Would you copy the entries that follow exactly, leaving out every picture?

[[ Supplied material open ]]

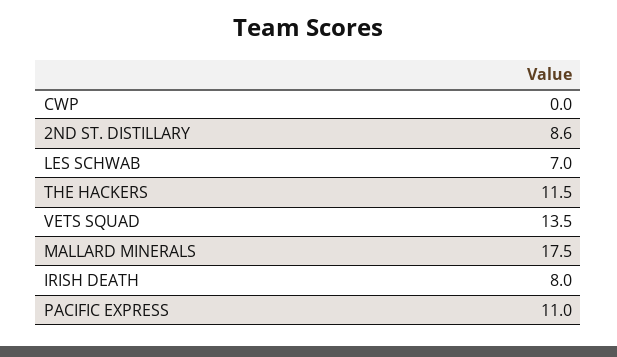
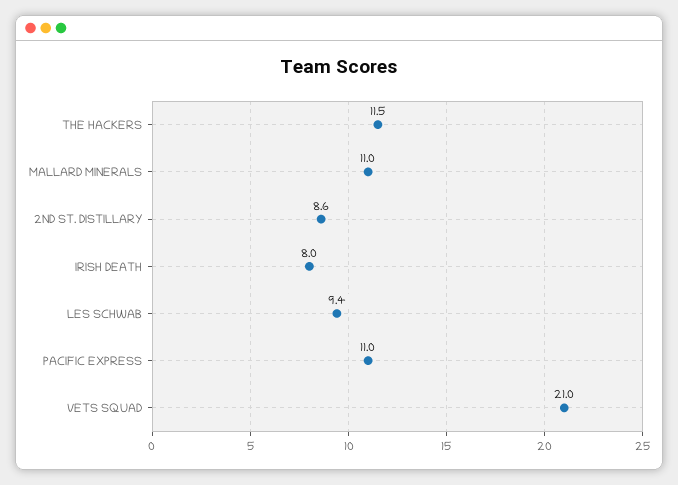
  {
-   "CWP": 0,
    "2ND ST. DISTILLARY": 8.6,
-   "LES SCHWAB": 7,
+   "LES SCHWAB": 9.4,
    "THE HACKERS": 11.5,
-   "VETS SQUAD": 13.5,
+   "VETS SQUAD": 21,
-   "MALLARD MINERALS": 17.5,
+   "MALLARD MINERALS": 11,
    "IRISH DEATH": 8,
    "PACIFIC EXPRESS": 11
  }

[[ Supplied material closed ]]

**Problem solution**
  {
-   "CWP": 0,
    "2ND ST. DISTILLARY": 8.6,
-   "LES SCHWAB": 7,
+   "LES SCHWAB": 9.4,
    "THE HACKERS": 11.5,
-   "VETS SQUAD": 13.5,
+   "VETS SQUAD": 21,
-   "MALLARD MINERALS": 17.5,
+   "MALLARD MINERALS": 11,
    "IRISH DEATH": 8,
    "PACIFIC EXPRESS": 11
  }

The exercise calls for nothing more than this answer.